=== Begin Enclosure ===

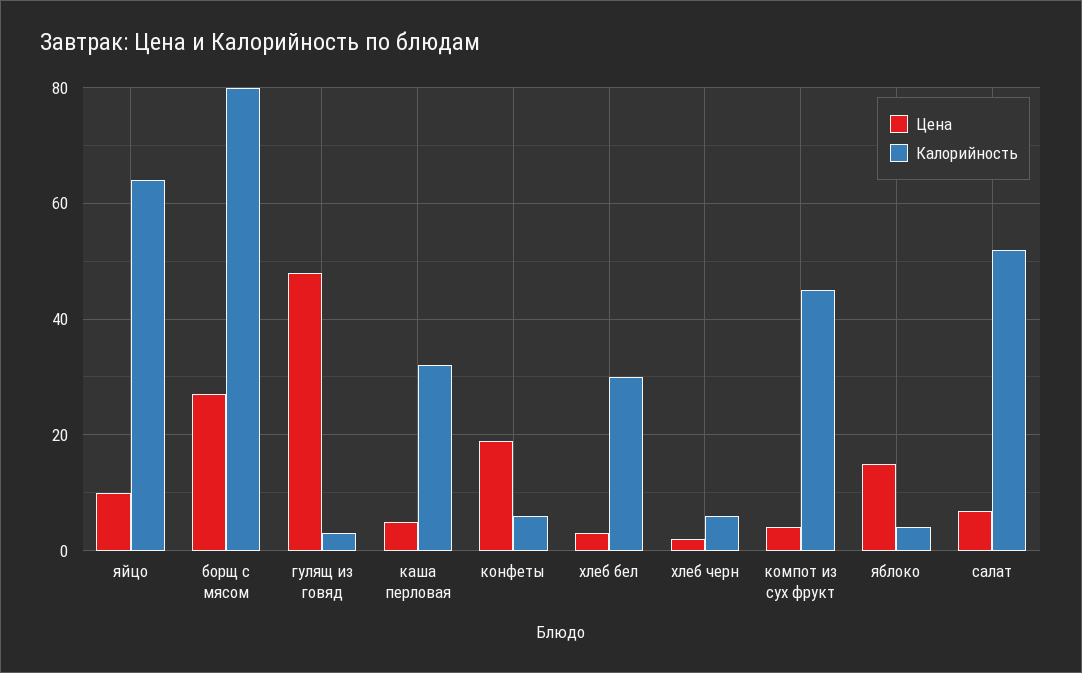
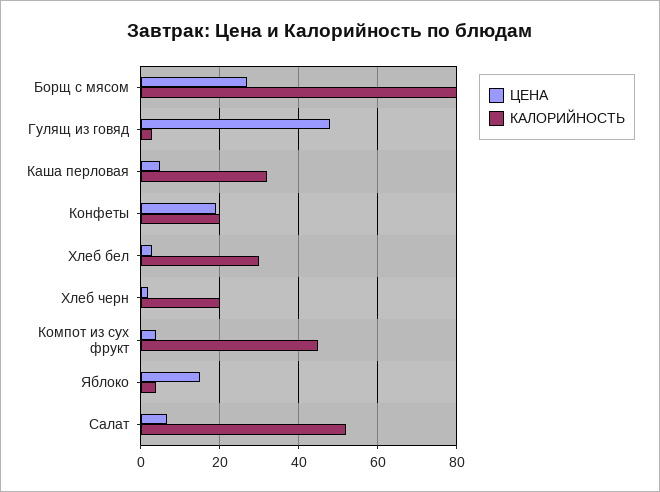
Цена, яйцо: 10 -> none
Калорийность, яйцо: 64 -> none
Калорийность, конфеты: 6 -> 20
Калорийность, хлеб черн: 6 -> 20

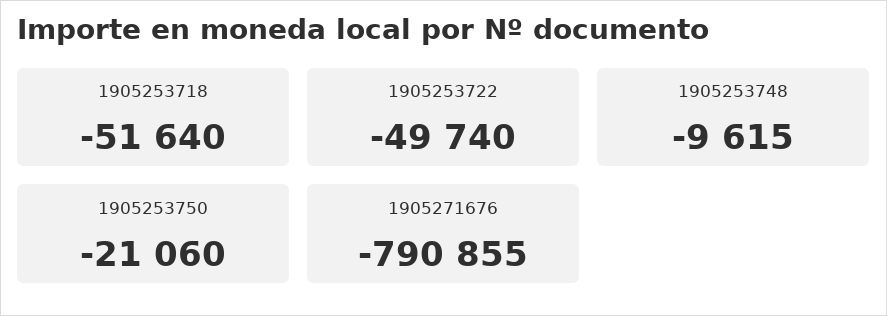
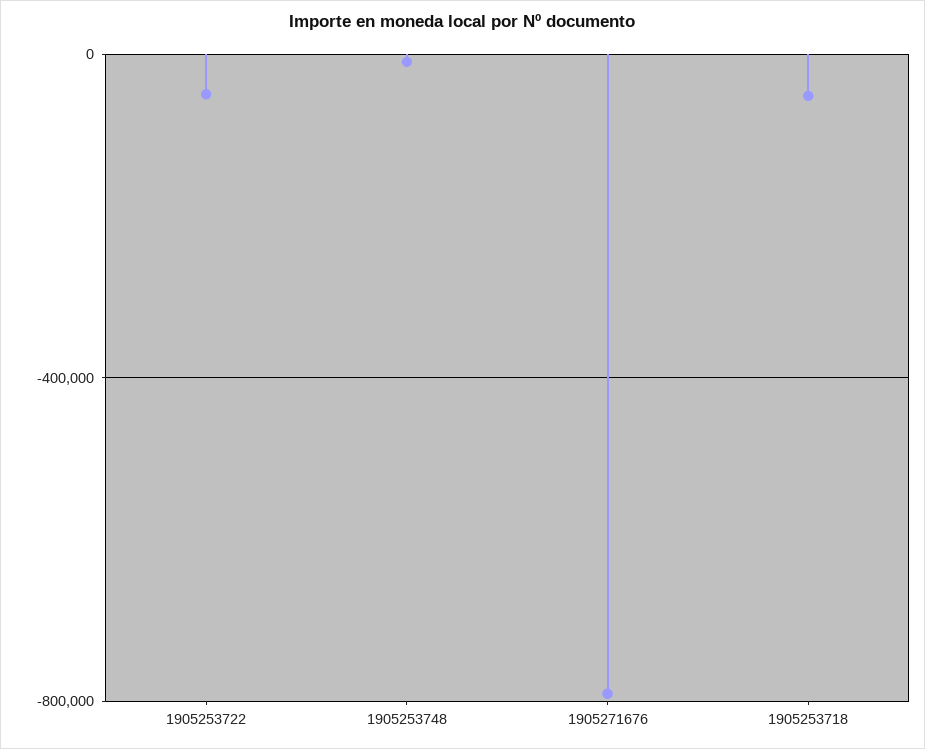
1905253750: -21060 -> none

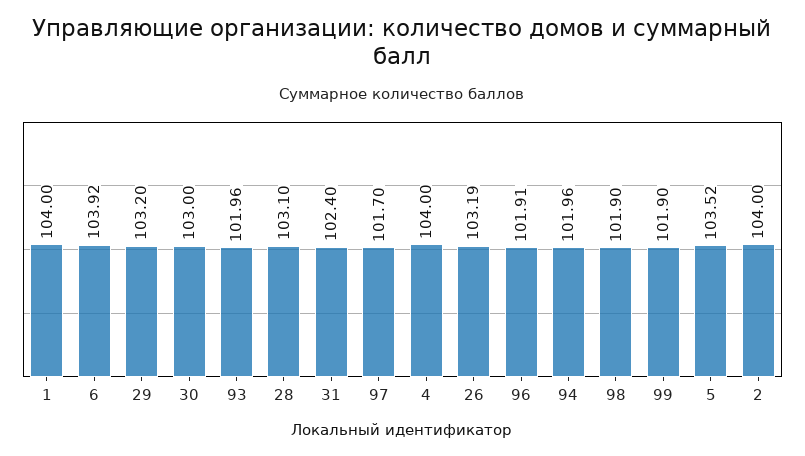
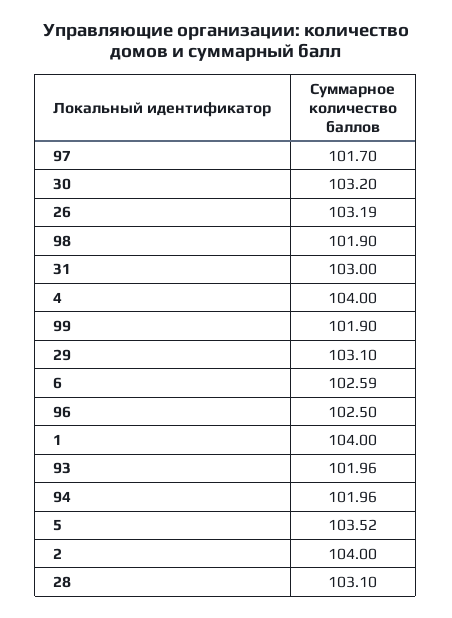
6: 103.92 -> 102.59
29: 103.2 -> 103.1
30: 103 -> 103.2
31: 102.4 -> 103
96: 101.91 -> 102.5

=== End Enclosure ===

Exercise prompt :: Please return every line of the material above that includes "none".

Result for this exercise ::
Цена, яйцо: 10 -> none
Калорийность, яйцо: 64 -> none
1905253750: -21060 -> none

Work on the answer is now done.